* [WORK INSTRUCTION A]: In the article about the lost data device, where was the device lost?

(EXTRACT begins)

The device, which was passed to the Mail on Sunday last week, was lost two weeks ago outside a pub in Cannock, Staffordshire, by an employee of Atos Origin. In 2006 Atos Origin won a £46.7m five-year contract to provide managed IT services for the Government Gateway.
The Department of Work & Pensions claims that the data on the device was encrypted and the security of the Government Gateway had not been breached. However, according to the Mail, Jacques Erasmus, a security expert who examined the device for the paper, said it contained passwords, security software and "source code". Erasmus told the paper: "I could decrypt those passwords to log in to the system and roam around the network. As we can see from the data on the USB stick, the systems contain highly sensitive personal information. If you can crack those encrypted passwords, and it would just be a matter of time, you could potentially access those 12 million accounts and those details."
In a statement Atos Origin said that the removal of the device from its premises was in direct breach of its operating principles, while the DWP said that an "urgent investigation" was under way.
By lunchtime, the Information Commissioner had weighed in, with a statement informing us Richard Thomas "is now awaiting the results of ongoing investigations to establish the facts and the nature and extent of any risk to individuals."
The statement added, "The Information Commissioner expects the Government to take appropriate damage limitation steps as its first priority."
A year after the MHMRC data debacle, this sounds hopeful, at best.
Meanwhile, in an entirely unrelated piece of joined-up data loss, DWP Secretary James Purnell has been spotted shedding confidential documents on a train. ®
COMMENTS
@IT's all rubbish
So what if truly encryped systems were available? The government won't / can't pay for them. If you saw the crap they are using now you'd realise that.
There's a comment somewhere asking why it's always outsourcing companies that hit the headlines. It's because the government has outsourced pretty much every IT system there is. There's nobody left in the civil service who's accountable when things go wrong. I guess the government probably likes it that way - blame everyone and take no responsibility. If the government still took ownership of its IT, the same problems would still occur, but it wouldn't be able to point the blame elsewhere.
VPN?
Surely allowing them to take sensitive data out of the office in the first place is asking for trouble.
Haven't they heard of VPNs? You know, things like Citrix which allow users to access the corporate network from their home PC. And access the data remotely, over a secure connection...
Oh, of course, they'll be running Vista on their home PCs, which is incompatible with most VPN software...
The problem with taking data out of the office, even if it encrypted, is that the weak link will inevitably be the password. Too many people do not understand the concept of choosing a password that will simultaneously be easy for them to remember but difficult for others to guess. Having worked previously as a school sysadmin I've seen names, dates of birth, postcodes, telephone numbers, favourite football teams - none of which are mangled in any way whatsoever. And that's just the staff - who are likely to have sensitive data in their user areas! Once you get onto the pupils, you're likely to have "qwerty" or "abcdefg" as passwords - and one school, which didn't enforce minimum password length, had a sixth former whose password was 'a'. Unsurprisingly, his classmates frequently dipped into his account...
And of course if you enforce a password that's difficult for them to remember, chances are they'll have it written down somewhere...
Are you sure
that it wasn't a privately owned drive, no one reported the drive missing & it was found in a pub car park complete with encryption keys, it sounds to me like someone was moonlighting as a tracer for a Debt Collection Agency rather than a genuine loss. And if the keys were there how would they know if the drive had been accessed?
Still I'm a cynic when it comes to thing like this.

(EXTRACT ends)
(DATA FOR THIS TASK begins)

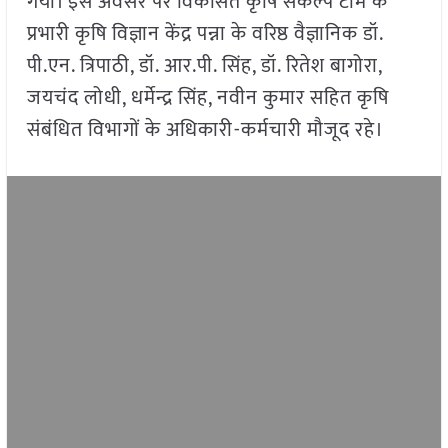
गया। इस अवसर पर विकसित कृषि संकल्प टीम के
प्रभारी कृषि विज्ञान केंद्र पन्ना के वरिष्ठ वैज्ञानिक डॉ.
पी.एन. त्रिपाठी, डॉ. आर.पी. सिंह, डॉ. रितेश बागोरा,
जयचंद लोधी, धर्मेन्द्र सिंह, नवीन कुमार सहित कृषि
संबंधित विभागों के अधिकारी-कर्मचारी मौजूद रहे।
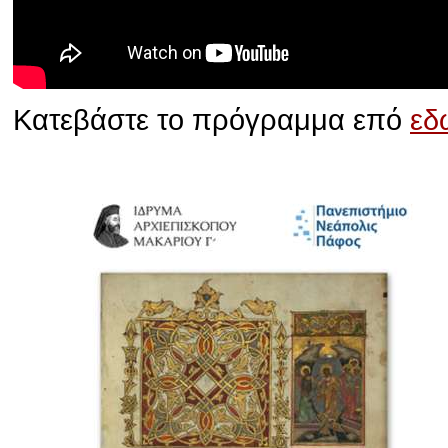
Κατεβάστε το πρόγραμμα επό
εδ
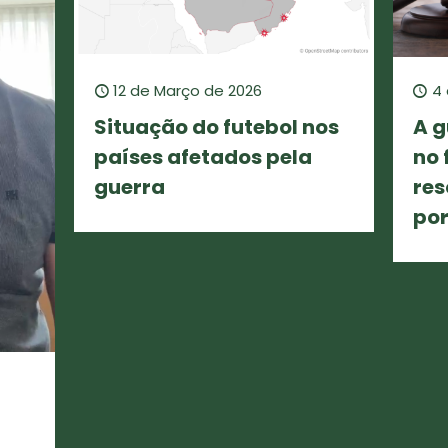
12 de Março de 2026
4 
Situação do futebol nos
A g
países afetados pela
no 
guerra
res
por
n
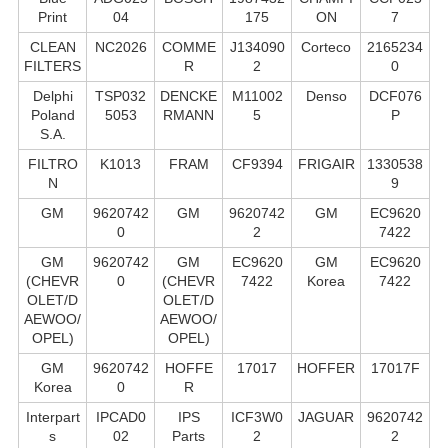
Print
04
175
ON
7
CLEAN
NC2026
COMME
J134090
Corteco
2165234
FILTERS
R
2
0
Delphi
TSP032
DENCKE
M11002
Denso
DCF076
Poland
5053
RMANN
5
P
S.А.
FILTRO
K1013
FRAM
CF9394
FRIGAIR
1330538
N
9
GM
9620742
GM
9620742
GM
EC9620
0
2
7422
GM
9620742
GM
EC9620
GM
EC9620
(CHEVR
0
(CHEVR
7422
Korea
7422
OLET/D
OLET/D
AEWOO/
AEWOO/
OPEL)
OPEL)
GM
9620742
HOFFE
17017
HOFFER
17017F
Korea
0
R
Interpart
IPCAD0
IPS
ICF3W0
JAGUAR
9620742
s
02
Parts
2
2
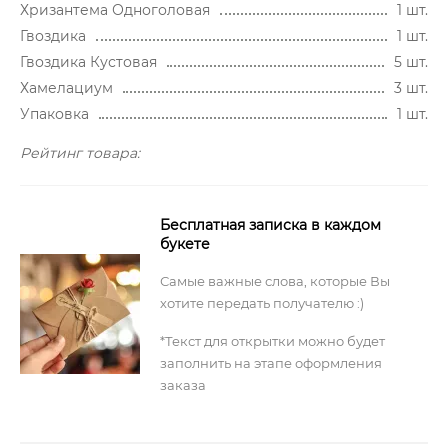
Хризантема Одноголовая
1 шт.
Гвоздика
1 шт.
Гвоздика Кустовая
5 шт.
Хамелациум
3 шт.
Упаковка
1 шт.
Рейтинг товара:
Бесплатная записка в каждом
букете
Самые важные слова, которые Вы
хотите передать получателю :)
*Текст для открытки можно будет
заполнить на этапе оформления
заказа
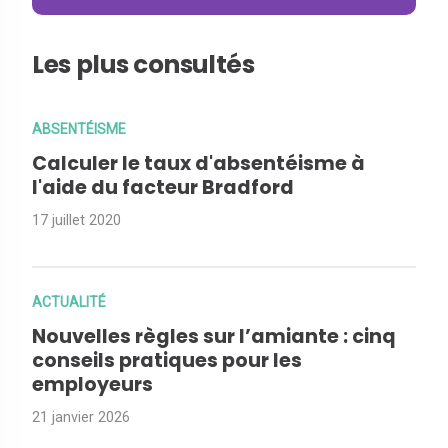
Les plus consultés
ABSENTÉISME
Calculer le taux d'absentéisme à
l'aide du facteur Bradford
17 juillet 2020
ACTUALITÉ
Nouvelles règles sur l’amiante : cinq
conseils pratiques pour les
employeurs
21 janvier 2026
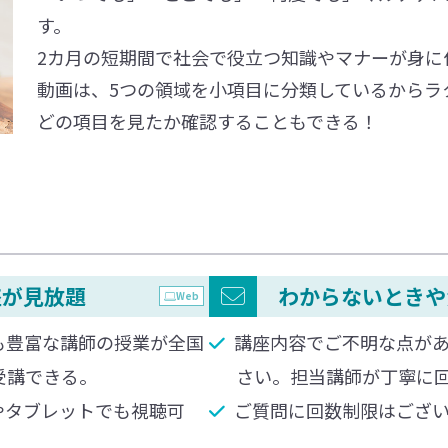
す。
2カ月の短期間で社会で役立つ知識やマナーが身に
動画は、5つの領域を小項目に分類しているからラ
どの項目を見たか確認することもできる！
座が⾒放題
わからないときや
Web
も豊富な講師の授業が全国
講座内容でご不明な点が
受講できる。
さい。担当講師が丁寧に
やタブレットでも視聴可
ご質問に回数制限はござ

(DATA FOR THIS TASK ends)

* [WORK INSTRUCTION B]: Please retype the records word for word, from the line containing "Хризантема Одноголовая" through the end of the records, including both ends. Leave the pictures out of your answer.

* [ANSWER BOX A]: Outside a pub in Cannock, Staffordshire.

* [ANSWER BOX B]:
Хризантема Одноголовая
1 шт.
Гвоздика
1 шт.
Гвоздика Кустовая
5 шт.
Хамелациум
3 шт.
Упаковка
1 шт.
Рейтинг товара:
Бесплатная записка в каждом
букете
Самые важные слова, которые Вы
хотите передать получателю :)
*Текст для открытки можно будет
заполнить на этапе оформления
заказа
Les plus consultés
ABSENTÉISME
Calculer le taux d'absentéisme à
l'aide du facteur Bradford
17 juillet 2020
ACTUALITÉ
Nouvelles règles sur l’amiante : cinq
conseils pratiques pour les
employeurs
21 janvier 2026
す。
2カ月の短期間で社会で役立つ知識やマナーが身に
動画は、5つの領域を小項目に分類しているからラ
どの項目を見たか確認することもできる！
座が⾒放題
わからないときや
Web
も豊富な講師の授業が全国
講座内容でご不明な点が
受講できる。
さい。担当講師が丁寧に
やタブレットでも視聴可
ご質問に回数制限はござ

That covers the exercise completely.